Life Changes

I recognized early on that I made choices that are not the norm in our society.  I chose military service (we are in the single digits now of the percentage of our population who serves).  I chose to be a minister.  Not many choose that profession.  I chose to be a Presbyterian.  Again, not the largest denomination and not increasing its influence.  I also chose (with my wife concurring) to move back to New Orleans, when others chose to move away.

Yet, in the midst of those choices, I always considered myself to be more of a free spirit in the controlled environment.  I greatly enjoy military service, yet I never chose to live on base.  I enjoy being a Presbyterian, yet I also enjoyed (and enjoy) serving a long time in the ecumenical and interfaith military.  I also serve in a Presbyterian Church where many participants did not grow up Presbyterian (and did not grow up in New Orleans for that matter).  Also, as a parent of children, I sometimes relish helping them break out of their scheduled routines instead of always reinforcing them, as parents often do.  I have not disdained structure in my life but rather recognize that creativity and inspiration (dare I say how and when the Holy Spirit moves in us) is not something that can be contained in the walls and rules we build.

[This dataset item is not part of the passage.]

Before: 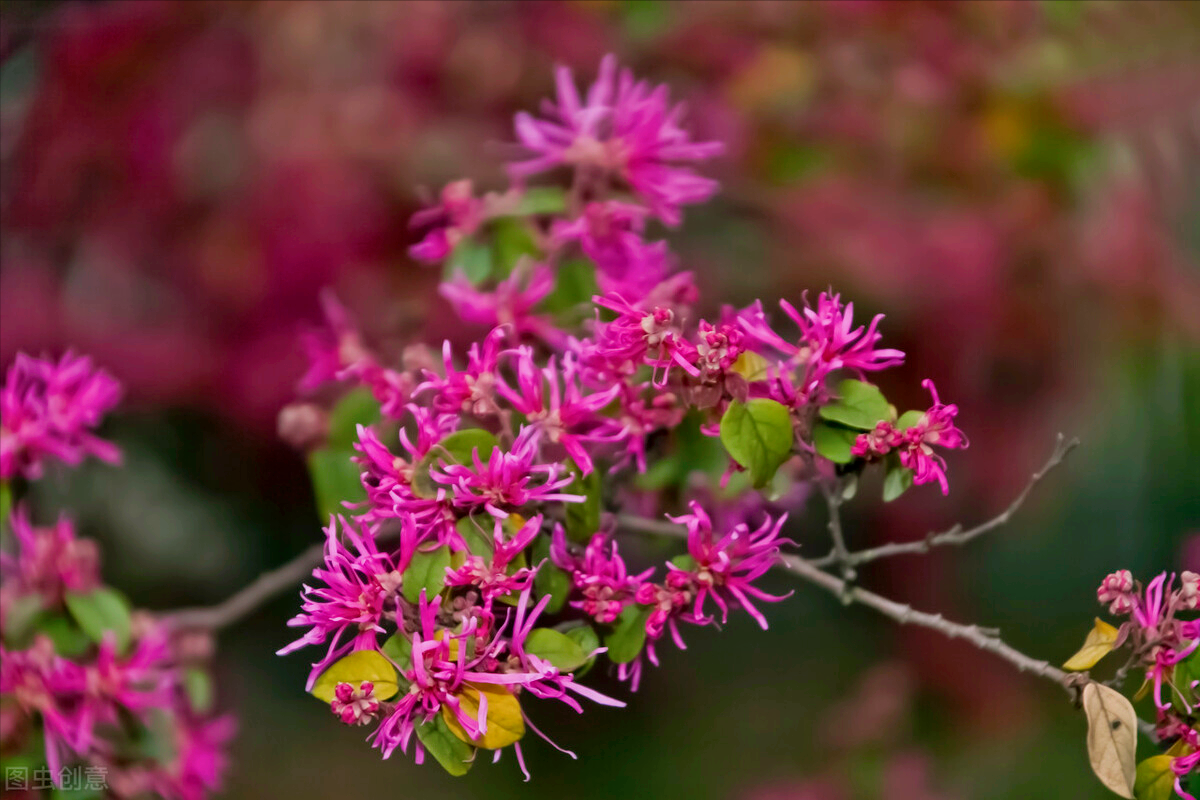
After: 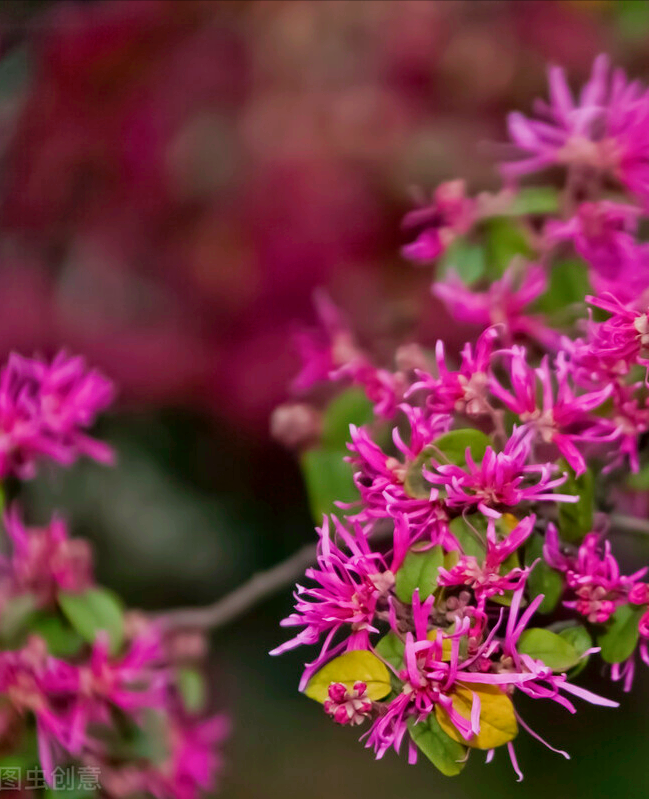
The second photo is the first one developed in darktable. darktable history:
crop: left 0.625%, right 45.258%, bottom 0.087%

But, as I age, I also begin to see that walls, and rules, are there for reasons which are often good and well thought out.  When walls and rules are breached they sometimes (maybe frequently) crossed for reasons other than creativity and inspiration.  And if someone doesn’t defend the wall (or the rule) how long will it last?

As many of you know from my writing, I have felt for awhile that our society (and our world) is on the cusp of change and change that will happen at an increasing speed.  If we don’t hold on to the things we value, and value the rules themselves sometimes, they might be swept away before we know it.

I hope never to be the soul that stifles creativity and inspiration based on “the rules” and especially hope I never confuse the rules we design and walls we build for the One we worship and the person(s) the rules are meant to protect.  Yet, at the same time, as the calendar pages turn, and I age, I increasingly ask myself, “If we don’t defend it, who will?”

Is this too abstract?  I hope not.

How have you found that your perspective has changed over the years?